Every so often, someone asks me for a Portal reading list to come up to speed on what we know about the site. This seems like a simple questions, but it is actually pretty difficult. We define a “Portal Paper” as a paper using data collected at the study site (whether or not Portal Project people were involved), or data collected near the study site if that data was collected by the project or with substantive assistance from our project. Over the years, the site has contributed to over 120 papers and book chapters (our current estimate is 123, but we still find older papers that we didn’t know existed).

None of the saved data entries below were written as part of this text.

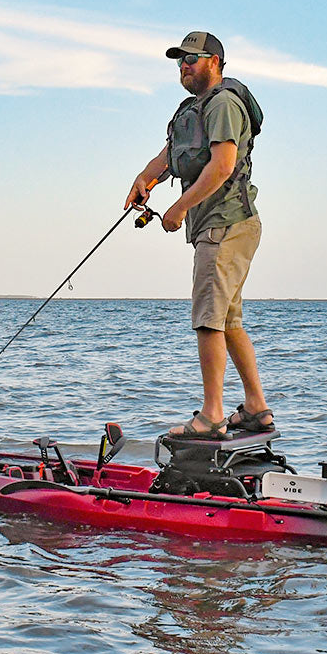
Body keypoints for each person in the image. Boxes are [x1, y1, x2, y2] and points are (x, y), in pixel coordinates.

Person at [124, 31, 274, 439]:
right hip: (223, 225)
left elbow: (222, 166)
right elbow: (170, 155)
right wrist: (145, 177)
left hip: (226, 223)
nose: (183, 66)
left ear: (215, 62)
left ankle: (211, 417)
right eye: (179, 61)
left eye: (192, 59)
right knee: (227, 319)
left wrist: (178, 207)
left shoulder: (224, 103)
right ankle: (257, 408)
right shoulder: (194, 107)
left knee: (208, 319)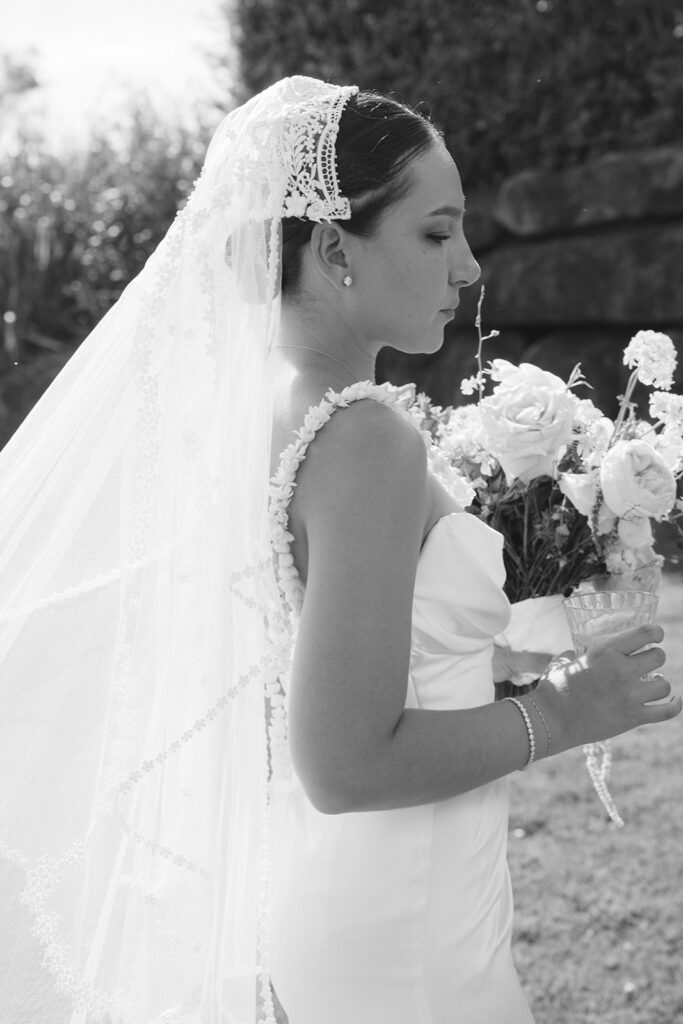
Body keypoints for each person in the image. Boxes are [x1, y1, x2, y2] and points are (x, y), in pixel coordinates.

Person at [0, 76, 678, 1024]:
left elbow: (341, 660)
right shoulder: (365, 438)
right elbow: (347, 760)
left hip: (350, 884)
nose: (469, 267)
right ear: (331, 248)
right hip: (397, 905)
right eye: (436, 233)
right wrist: (569, 712)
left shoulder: (276, 410)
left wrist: (507, 641)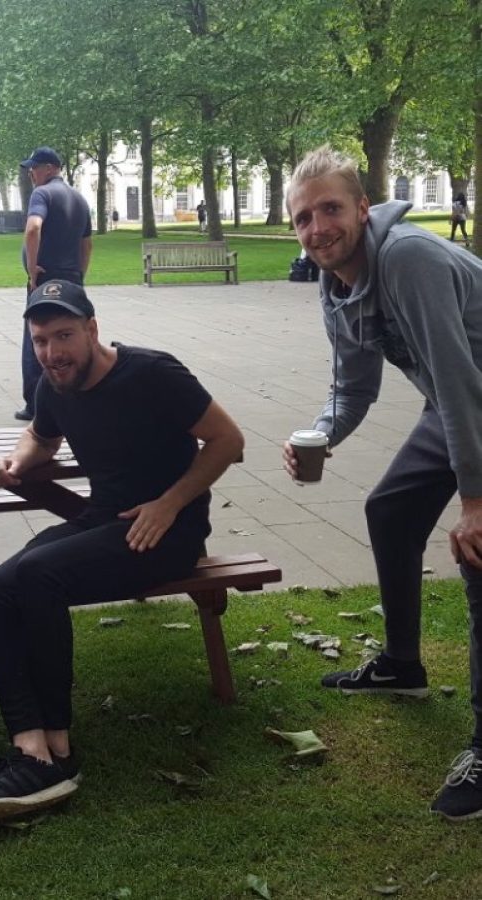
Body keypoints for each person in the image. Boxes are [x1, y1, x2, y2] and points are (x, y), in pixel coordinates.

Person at [0, 279, 244, 822]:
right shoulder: (54, 384)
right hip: (105, 521)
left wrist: (169, 503)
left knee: (39, 573)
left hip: (168, 534)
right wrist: (16, 464)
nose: (52, 352)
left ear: (92, 329)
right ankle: (29, 746)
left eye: (63, 336)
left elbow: (229, 439)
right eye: (40, 340)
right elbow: (41, 438)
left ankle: (60, 754)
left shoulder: (155, 374)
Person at [283, 144, 482, 822]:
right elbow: (353, 386)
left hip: (470, 397)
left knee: (479, 555)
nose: (319, 228)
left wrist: (474, 502)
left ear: (364, 209)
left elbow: (458, 384)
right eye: (304, 218)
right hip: (457, 401)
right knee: (391, 510)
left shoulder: (409, 259)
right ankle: (401, 664)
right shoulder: (334, 282)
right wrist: (319, 435)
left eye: (331, 209)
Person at [15, 147, 92, 422]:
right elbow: (86, 244)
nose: (31, 173)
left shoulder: (42, 194)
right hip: (71, 280)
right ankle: (72, 397)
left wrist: (33, 269)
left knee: (38, 340)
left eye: (34, 168)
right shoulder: (80, 200)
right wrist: (79, 276)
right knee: (71, 339)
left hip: (46, 279)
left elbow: (33, 227)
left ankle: (36, 405)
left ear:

How the Portal Data is used has been changing in recent years. Historically, most papers were by people affiliated with the group. As we’ve blogged about before, starting in 2009 we have been working on making our data openly available through number of venues. We post all of our data on the Portal GitHub Repo and we have also published two Data Papers through Ecology’s Ecological Archives. The nice thing about Data Papers is that they are indexed and cited just like regular scholarly papers, which is important because it allows us to 1) document that the Portal Project is a valuable scientific resource to the community (which theoretically may be helpful on grant applications) and 2) let us here at the Portal Project keep informed of results coming out of the site that we’re not involved in. So, how are scientists, external to our group, using our openly available data? Google Scholar lists 22 citations between the 2 data papers. (For the non-academics, citing other papers is in our own papers is an important part of scientific publishing. It allows us to give credit to those whose ideas, data, or methods we are working with. It also allows to us provide proof or support that statements we make in our papers are supported by things other people have been finding. Google Scholar is a database that keeps track of these citations). Here’s the breakdown of what Google Scholar says has been citing our Data Papers:
All the site focused research (papers that use our data as the primary focus of their analysis) was done by or in collaboration with someone affiliated with the project. If other researchers are using our data, so far they tend to either use it as part of a meta-analysis (i.e. as one of many data points in the analysis) or to make a figure for their statistical or conceptual paper that has an empirical example of what they are talking about. (Three papers cite a Data Paper for reasons that defy classification. After reading their paper I have no idea why they cited us)! This number of citations listed by Google Scholar is probably a little lower than the database’s actual use in papers because data citations for meta-analyses often get shoved off into the supplementary materials and are not indexed by Google Scholar as a result. Our usage in meta-analyses is probably higher, but it is unlikely that we’ve missed a paper focused solely on data from our site.
We are hoping to increase Portal’s usability and we have some things in the works, which we will blog about later, that we hope will make it easier for people to get the data they need to use Portal as part of their analyses. We love seeing the data used but know that the history of the site and all the manipulation changes can make it difficult to figure out how to extract the data you need.